The pound of flesh that motherhood extracts
India, Jan. 10 -- In Burns Boy, the unnamed mother of Guru and Aparna says, "Then I thought maybe he [Guru] didn't like my stories, and that thought terrified me, even more than him not liking me anymore." Krupa Ge entangles a mother's steadfast endurance against her child's hatred for her with her writer self's vulnerabilities and fear of rejection. She puts a woman's creations at odds with each other in a family drama that unfolds through three narrators.
Fifteen-year-old Guru finds himself in the unusual position of being in a burns ward filled with women victims of dowry demands, suicide attempts.
He was raised by his grandmother, who poured love and attention onto him, moulding him to be the man of the house. Yet, when he finds himself in the burns ward, he is the one who needs looking after. Meanwhile, his younger sister Aparna has grown up neglected, often longing for her mother and for love.
While most of the others in the ward are victims of violence against women, Guru's accident, in his narration, is part of a pattern of neglect. His mother feels helpless about it; his sister views it as an unintended result of her petty revenge. All this comes together to form a picture of deep family discord, secrets, shame and, vitally, the resentment that fractures their relationship.
Ge's description of a Madras of a bygone era with its Sweet Karam Coffee and specific bus routes is visceral, extending to the burns ward: "That overwhelming scent of kerosene from all the other burns patients, the smell of disinfectant, and what would come to be the familiar and soul-crushing stench of dressing for burns survivors, all of it clung to the air, heavy like furniture in that sterile room."
Narrated in the first person by Guru, Aparna and their mother, this short novel presents the unfiltered thoughts of somewhat unlikeable characters.

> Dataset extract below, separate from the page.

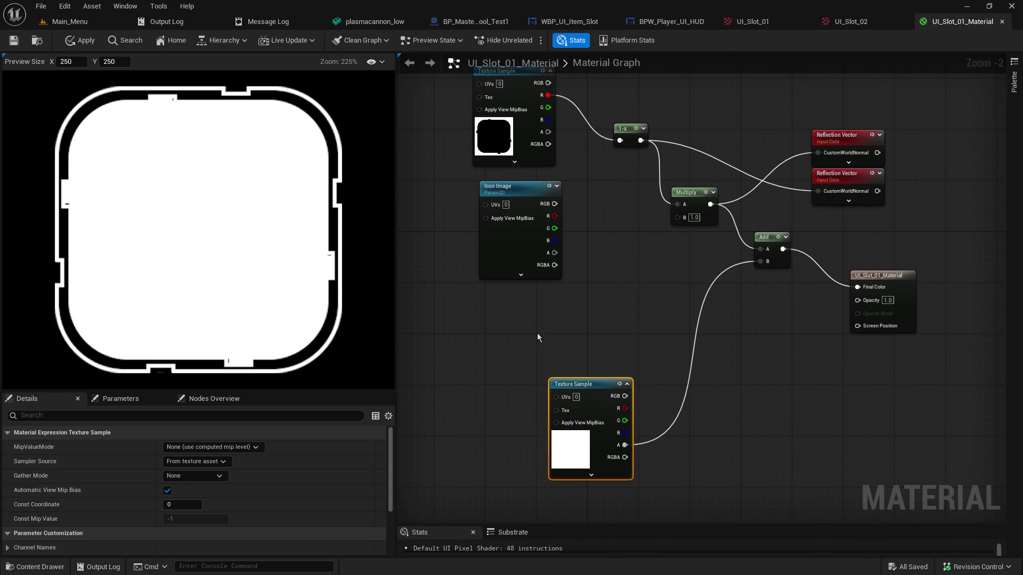
right_click(530, 319)
type("t")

There is an ugliness to it all. This is true of Guru's spitefulness as he shames his mother by soiling himself in public. It is true of Aparna's longing for attention and love that manifests as petty actions to incite anger. And it is true of their mother's schemes to get the man she loves to commit to her. Here, the children carry the shame of their mother, who for her part manages her shame by writing stories, creating platforms for alternate realities that could have occurred had she chosen differently. Writing is her passion as well as her purging. Her children resent her for it.

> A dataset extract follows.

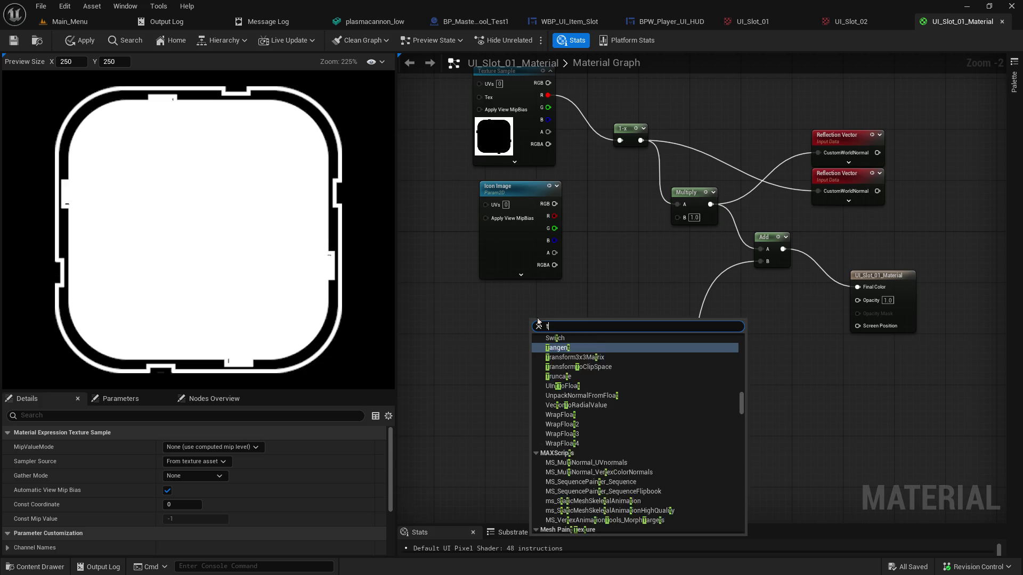
type("extureco")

Guru complains that his mother is more available to everyone, especially to her writing, than she is to them. Aparna despises her mother because everything she shares with her finds its way into her stories. Their father is largely absent from the scene, which further strains the family dynamic.
Amma's section speaks of the relationship between a mother and child; she looks back at her relationship with her own mother as she describes her struggles after childbirth: "Most mothers I've met, aunties, friends, colleagues, grandmas and cousins, admit to being traumatised by childbirth, or its aftermath; if it's not physical, it's mental, if it's not mental, it's social, if it's not social, it's the child's well-being; a pound of flesh motherhood wants, a pound of flesh it extracts. But we dare not talk about it. And our children, they can neither remember their own suffering from those months, nor ours. This is the former's curse, and the latter's blessing."
In addition to the burn marks on Guru, the mother-daughter duo burn in the accident too, metaphorically, as is beautifully depicted in Chinmayee Samant's cover illustration. But it is the mother's writing that bears the most scrutiny. Is it fair for her to comment on her children's experiences through her stories or retreat to the mountains to find her voice, leaving them behind?
These questions become more pressing when one considers that the children bear no anger towards their father over his absence. They might miss him, but their hatred is reserved for their mother.
Ge balances the perspective of a mother's one-sided love for her children beautifully with their ignorance and innocence, which sometimes leads to dire events. This fast-paced narrative with three distinct voices that covers the life of a family leaves the reader hoping the characters grasp individual freedom if not filial reconciliation.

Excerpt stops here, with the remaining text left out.